CHP’nin 11 Büyükşehir üzerinden bir iktidar hikayesi yazmakta olduğu bu süreçte Başkan Soyer’in başarısı için bir tuğla koymak, bir taşı kaldırmak çok önemlidir. CHP il ve ilçe örgütleri, ilçe belediye başkanları bu bilinçle hareket etmelidir. Büyükşehir’in önemli projeleri halkla her türlü araç ve fırsatla paylaşılmalı; yapılanlar anlatılmalıdır. Yoldaşça ilişkiler esas olmalıdır. Tabii Büyükşehir’in de özellikle gerek elimizden alınan Urla ve Menemen’de olsun gerekse seçimde kaybettiğimiz beş ilçede olsun ilçe örgütleri ve yerel hizmet şubeleri marifetiyle bayrak göstermesi, yurttaşa hizmet götürmesi önem taşımaktadır. Buralardaki ilçe başkanları Büyükşehirle ve yerel hizmet şube müdürlükleriyle eşgüdüm içinde bir “gölge belediye başkanı” gibi çalışmalıdır.
***
Buradan CHP’li tüm ilçe belediye başkanlarına ve Tire’deki İYİ Partili belediye başkanına bir de not düşmek isterim. Artık İzmir Marina var. 19 Mayıs Gençlik ve Spor Bayramı’nda Başkan Soyer’in açılışını yaptığı bu kent içindeki marina yeni bir cazibe merkezi. Yemekli toplantılarınızı Grand Plaza’nın işlettiği Nefes’te deniz kenarındaki nefis bir lokasyonda yapabilirsiniz. Ayrıca İZDENİZ’in gezi vapuru Bergama da yenilenerek hizmete girdi. Özellikle denizi olmayan başkanlar beldelerindeki hemşerilerini Bergama’yi saatlik kiralayarak yaz gecelerinde Körfez’de gezdirebilirler, toplu organizasyonlar yapabilirler. Keza CHP örgütleri de İzmir Marina ve Bergama Vapurunu bir kenara not edebilirler.

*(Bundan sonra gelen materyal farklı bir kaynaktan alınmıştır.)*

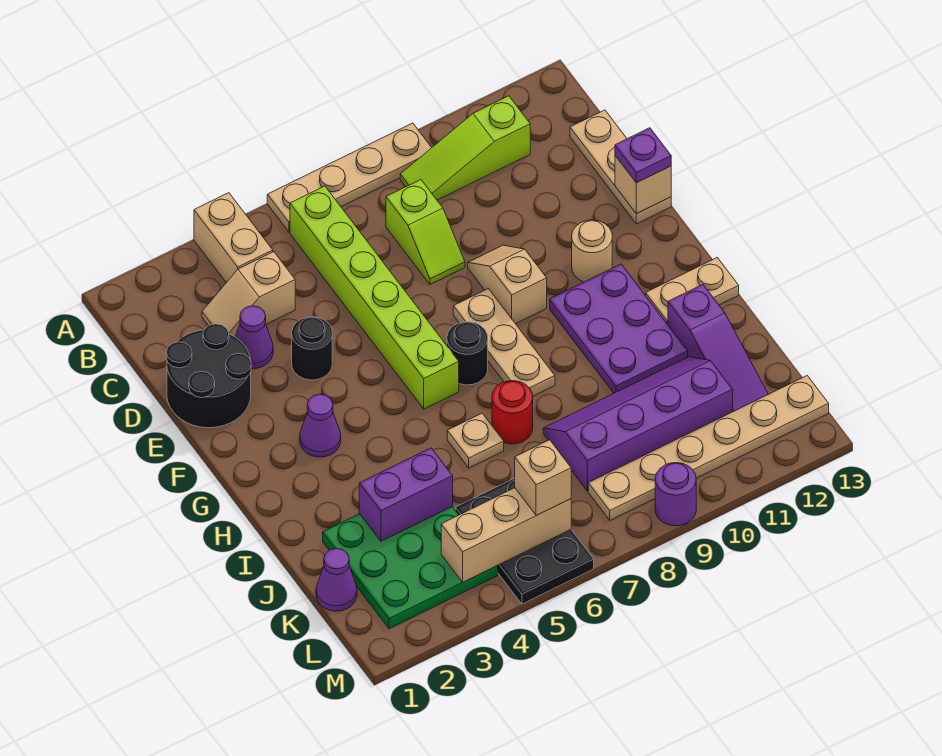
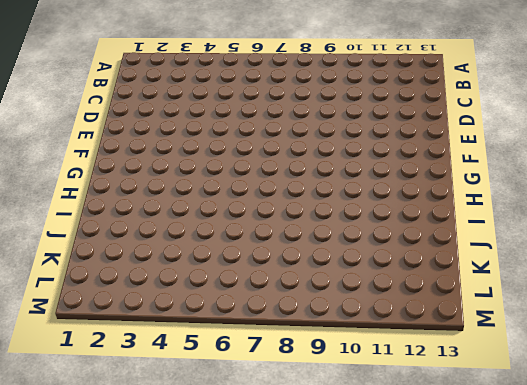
none -> tan brick A4:B4 level 1
none -> tan plate A6:A9 level 1
none -> lime brick B6:G6 level 1
none -> lime slope B9:B11 level 1 top 11

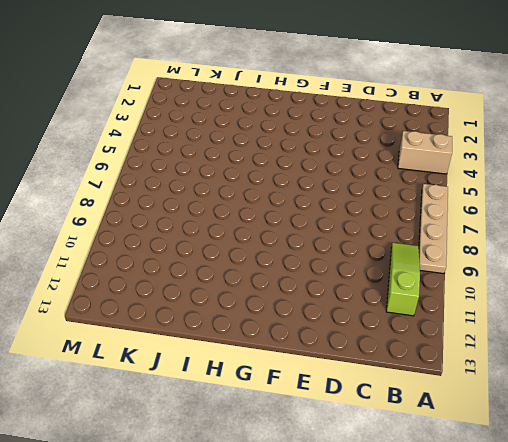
none -> lime brick B6:G6 level 1
none -> tan slope C3:C4 level 1 top 4
none -> lime slope C8:D8 level 1 top C
none -> tan plate C13:E13 level 1

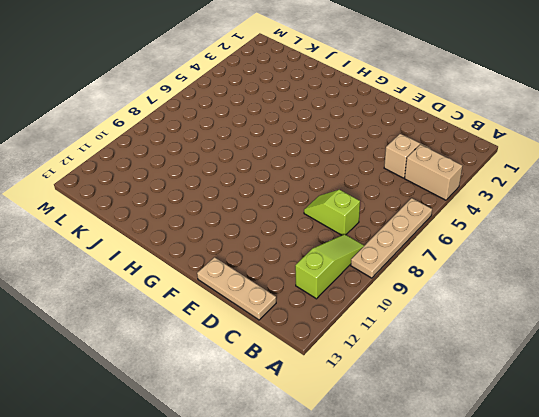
none -> lime brick B6:G6 level 1
none -> black round brick D1:E2 level 1
none -> purple cone D3 level 1
none -> black round brick E4 level 1

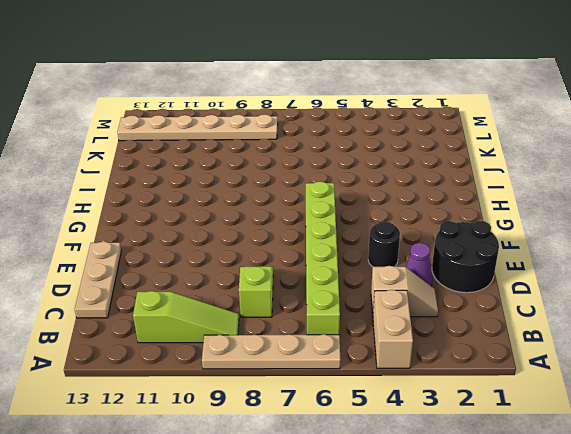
none -> tan slope E9:F9 level 1 top F
none -> tan plate F8:H8 level 1
none -> tan round brick F11 level 1
none -> purple cone G3 level 1

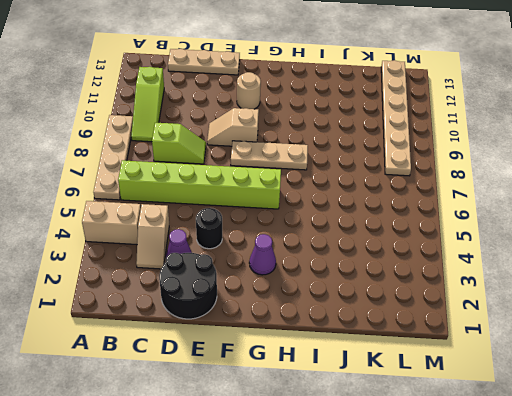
none -> black round brick G7 level 1
none -> purple plate G10:I11 level 1
none -> tan plate H12:H13 level 1
none -> tan plate I6 level 1

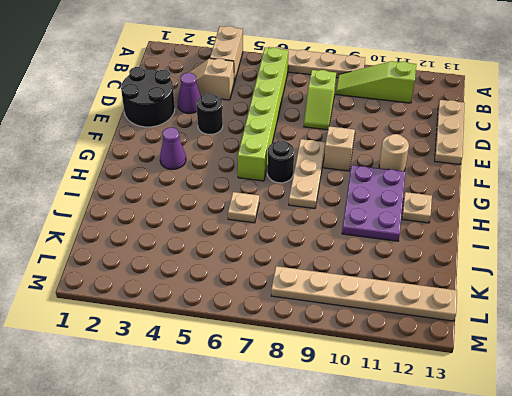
tan plate H12 level 1 -> tan plate H12:H13 level 1
none -> red round brick I7 level 1
none -> purple slope I12:K12 level 1 top I
none -> green plate J2:L4 level 1
none -> purple slope J8:K11 level 1 top K

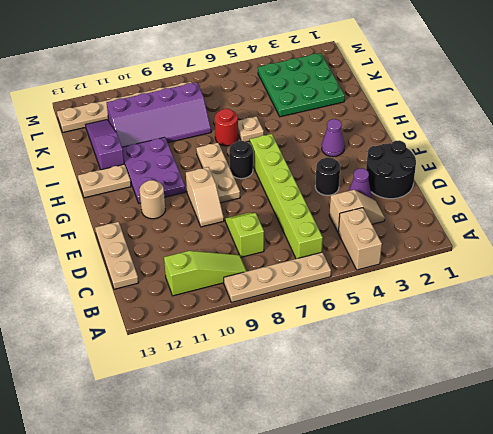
none -> purple cone K1 level 1
none -> black plate K5:M6 level 1
none -> purple round brick M9 level 1
none -> tan brick E13 level 2

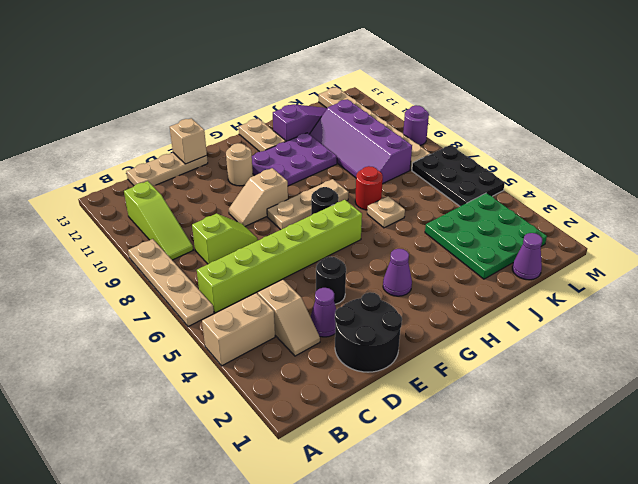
black plate L5:M7 level 1 -> black plate K5:M6 level 1
none -> purple brick J3:J4 level 2
none -> tan brick L4:L6 level 2
none -> purple plate E13 level 3
none -> tan brick L6 level 3

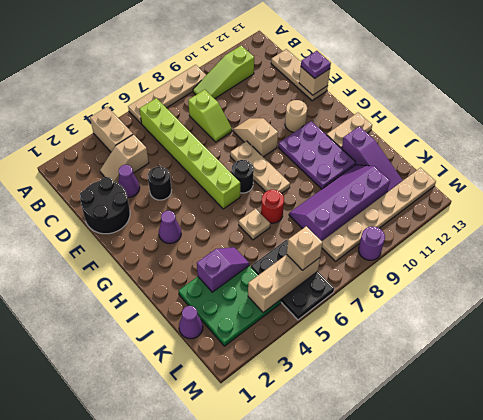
purple slope J3:J4 level 2 top 3 -> purple brick J3:J4 level 2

“Dayanışma” sözcüğü sihirli bir sözcüktür, çok zor sanılan kapıları bile kolaylıkla açar. Başlığa çıkardığım “Görmek istediğim fotoğraf” bu… Salgınının hayatımızdan iyice çıktığı, gülümsemeyi yeniden öğreneceğimiz mutlu bir yaz diliyorum tüm okurlara…
Not: İzmir Milletvekilimiz, değerli dostum Kani Beko’nun Sözümüz’ün ikincisi yayınlandı ve geçenlerde kahvaltılı bir toplantıda imzalı olarak bana da takdim etti. Üçüncü kitabı da yoldaymış. “Lastikçi Kani”yi kutluyorum, Türkiye için, İzmir için, emek ve demokrasi için çalışmalarında kolaylıklar diliyorum.